▸ **Goal**
Revise the listing below so that each "dashed" becomes "broken" and everything else stays the same. Leave out the pictures.

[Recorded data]

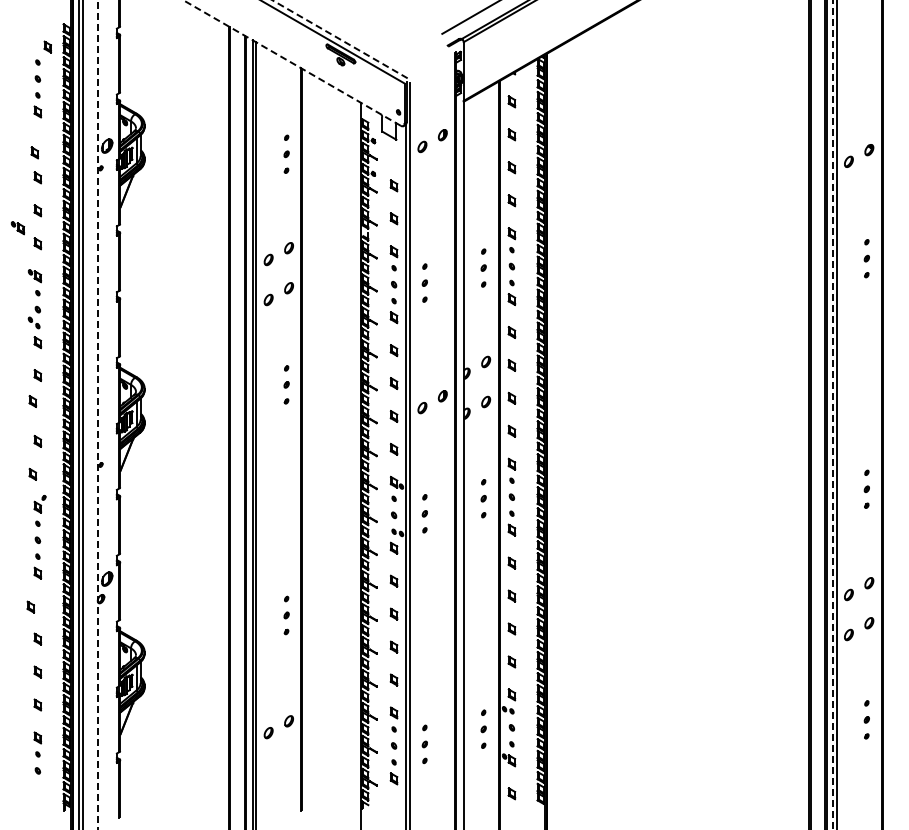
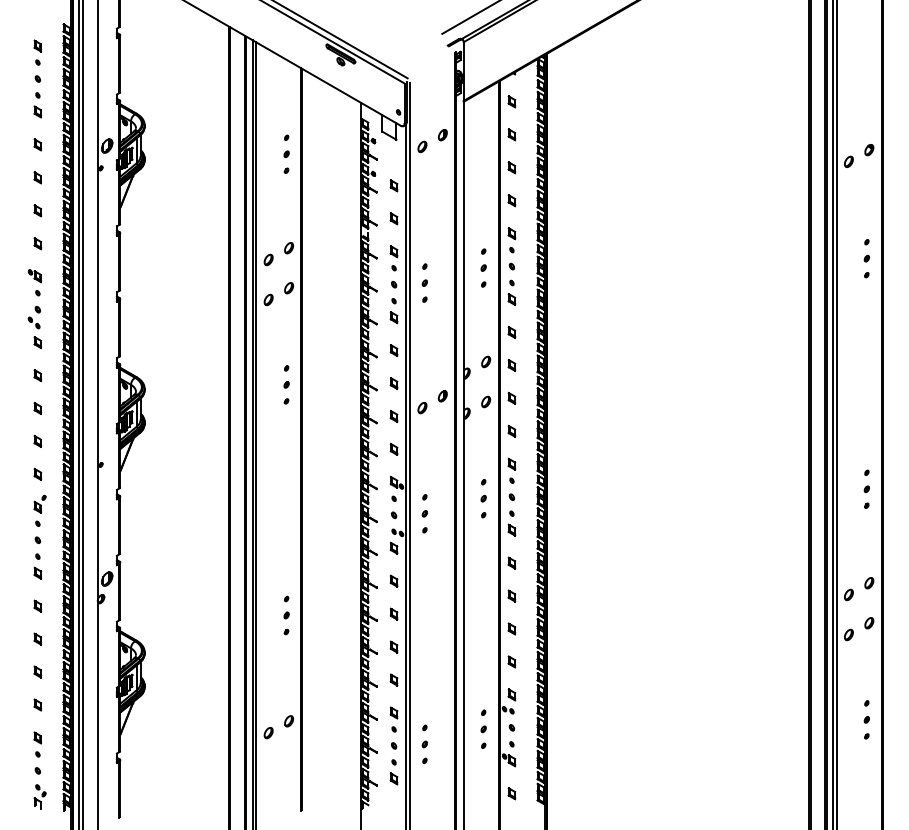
line at (340, 39): dashed -> solid
part at (47, 46) position: (47, 46) -> (37, 45)
line at (291, 62): dashed -> solid
part at (34, 152) position: (34, 152) -> (37, 144)
part at (17, 228): present -> none
part at (32, 401) position: (32, 401) -> (37, 408)
line at (97, 414): dashed -> solid
line at (832, 414): dashed -> solid
part at (32, 473) position: (32, 473) -> (37, 473)
part at (30, 606) position: (30, 606) -> (37, 605)
part at (39, 796): none -> present
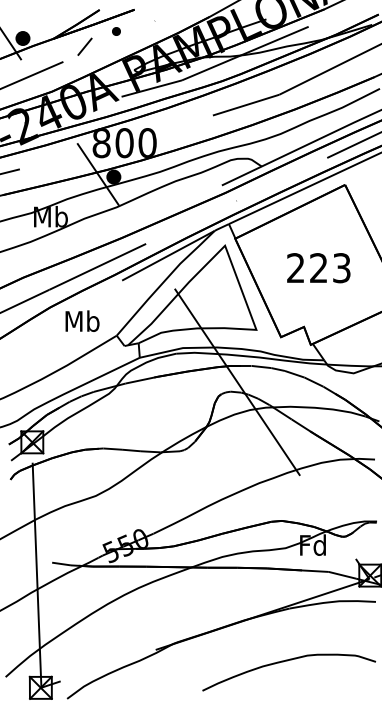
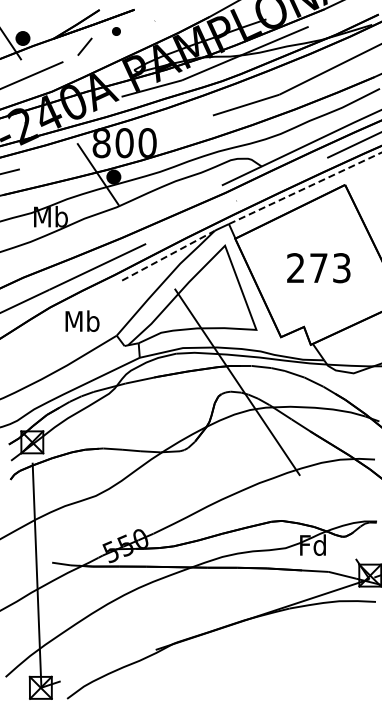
line at (305, 188): solid -> dashed
line at (168, 255): solid -> dashed
text at (318, 267): 223 -> 273
curve at (287, 661): present -> none
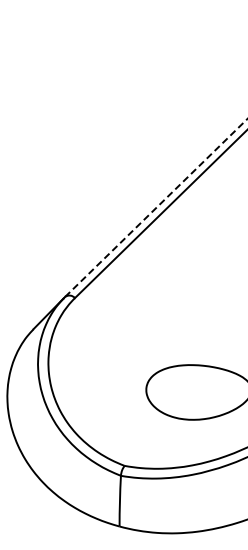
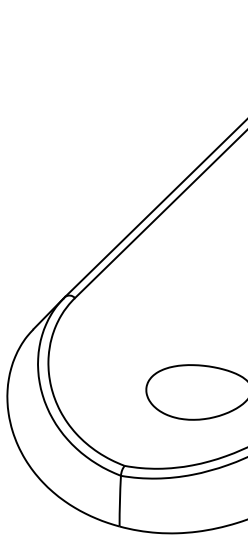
line at (156, 207): dashed -> solid
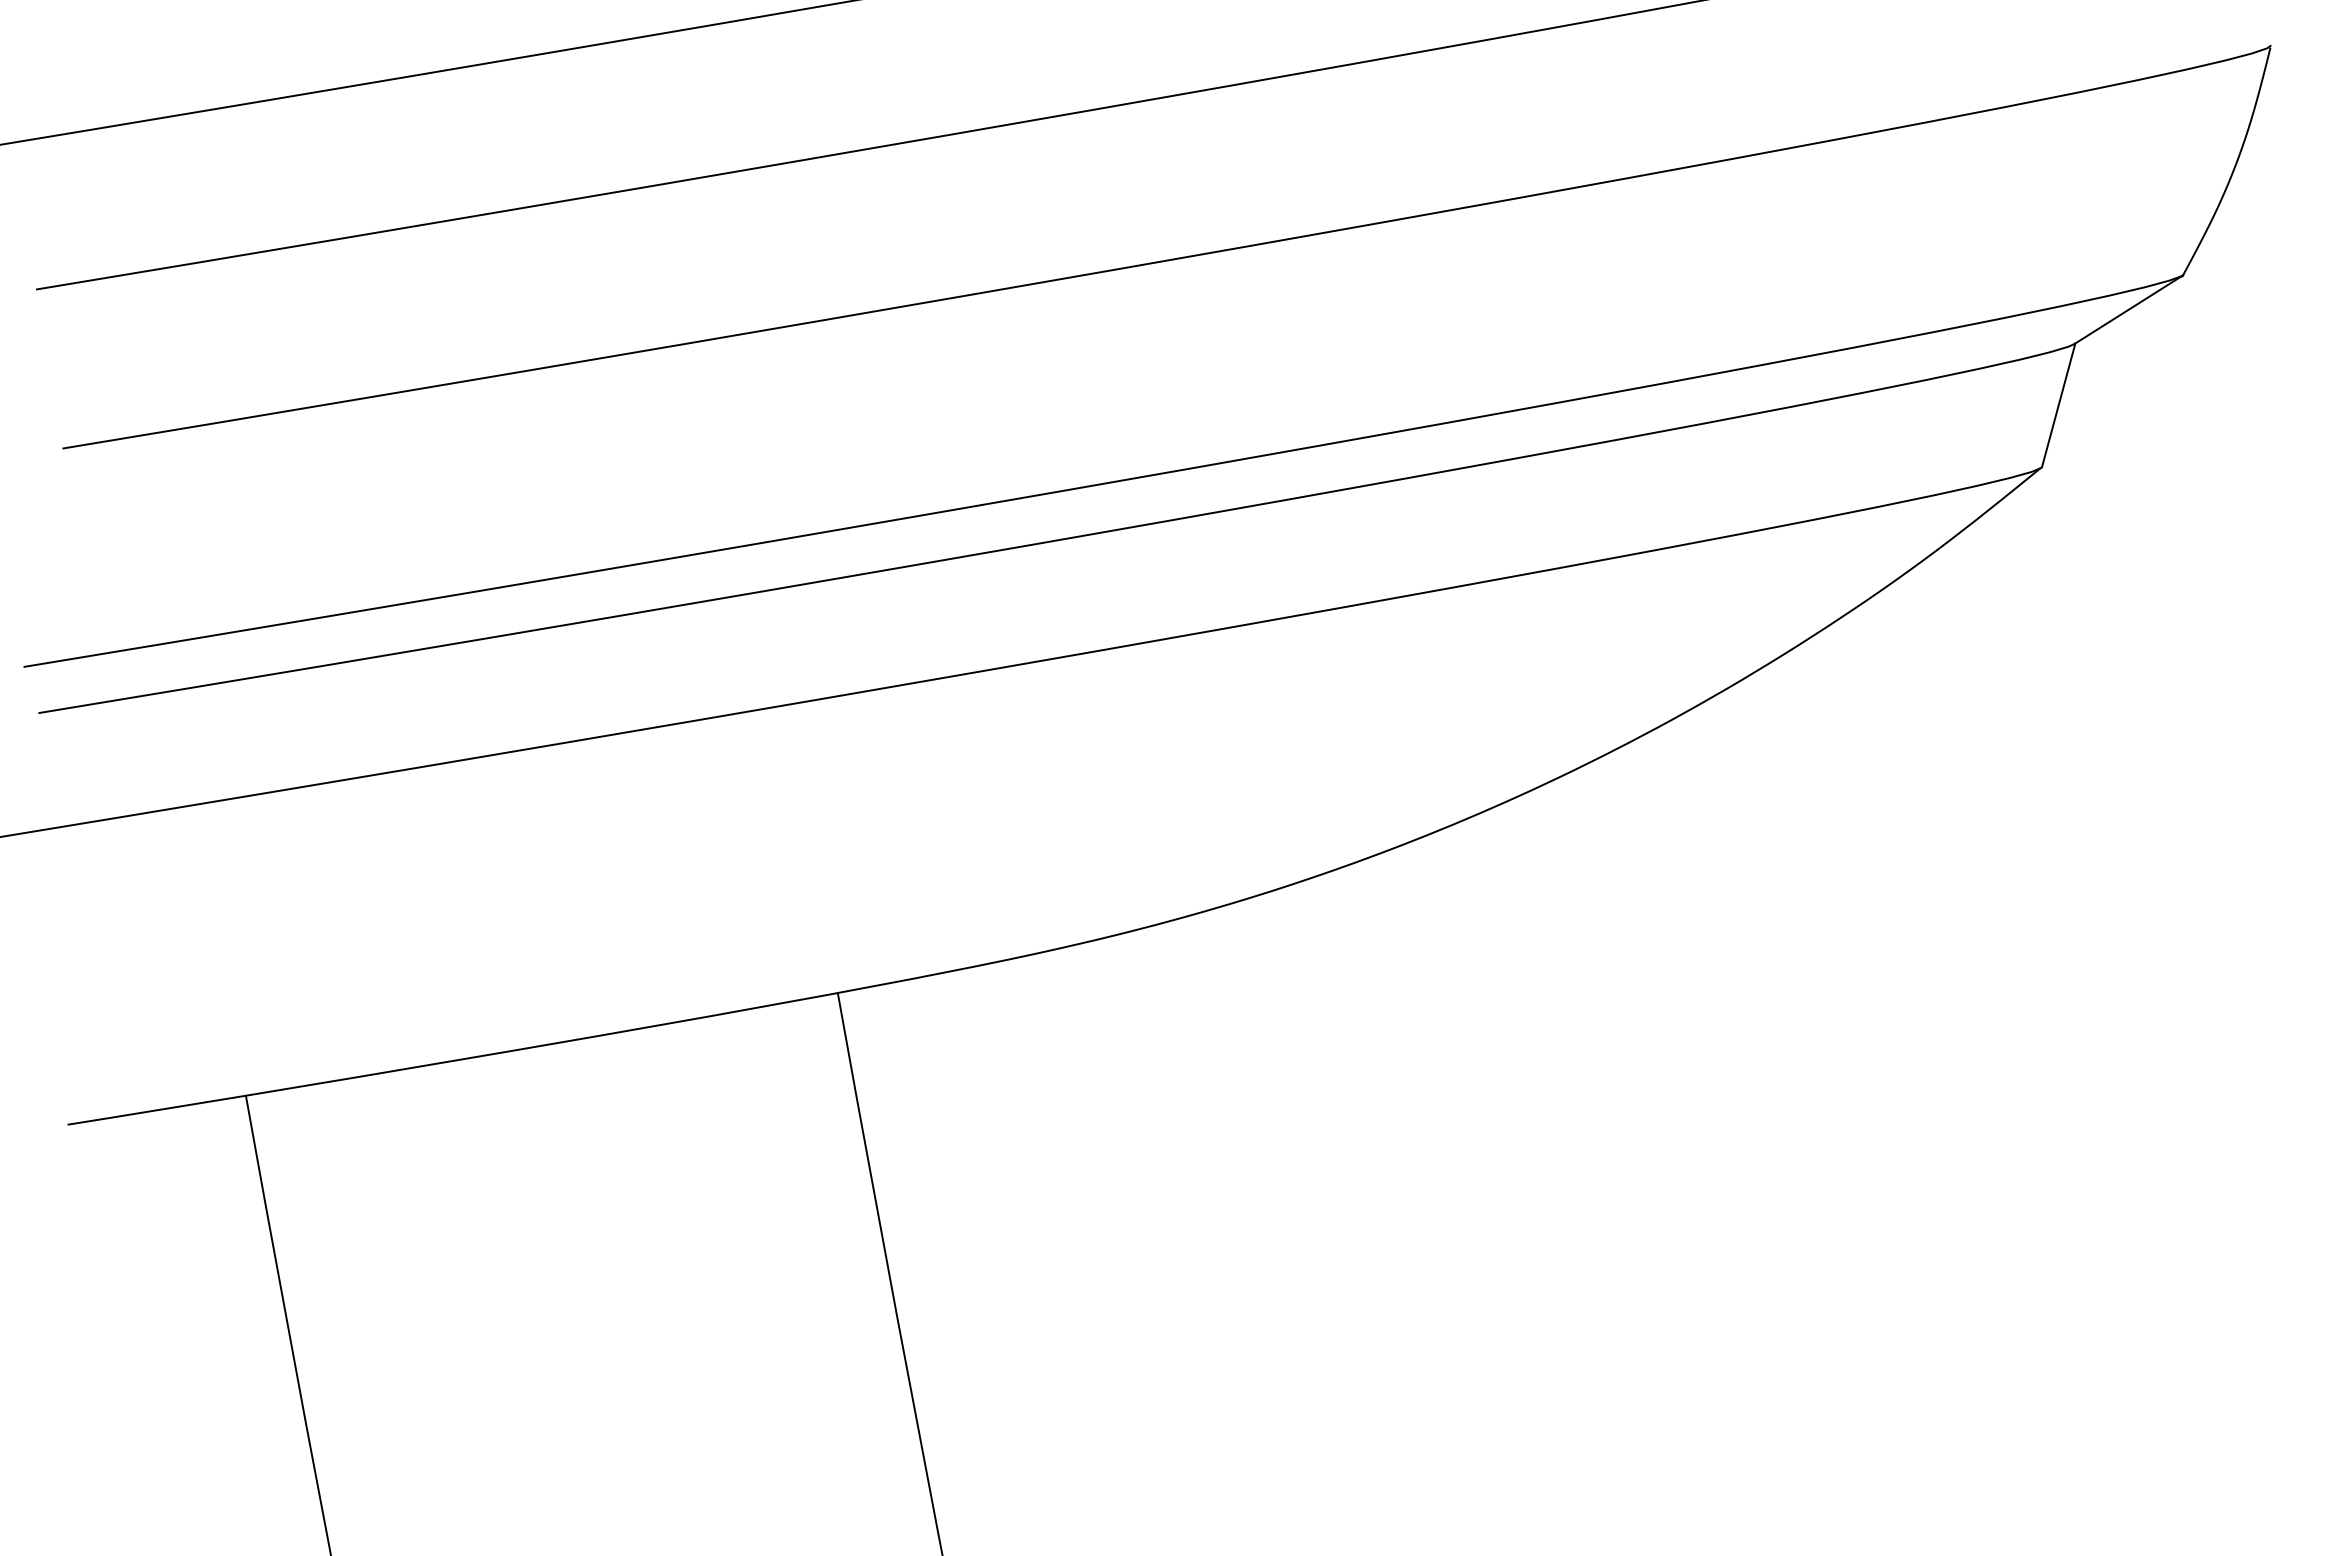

▸ **Answer for the task**
line at (340, 39): broken -> solid
part at (47, 46) position: (47, 46) -> (37, 45)
line at (291, 62): broken -> solid
part at (34, 152) position: (34, 152) -> (37, 144)
part at (17, 228): present -> none
part at (32, 401) position: (32, 401) -> (37, 408)
line at (97, 414): broken -> solid
line at (832, 414): broken -> solid
part at (32, 473) position: (32, 473) -> (37, 473)
part at (30, 606) position: (30, 606) -> (37, 605)
part at (39, 796): none -> present
line at (305, 188): solid -> broken
line at (168, 255): solid -> broken
text at (318, 267): 223 -> 273
curve at (287, 661): present -> none
line at (156, 207): broken -> solid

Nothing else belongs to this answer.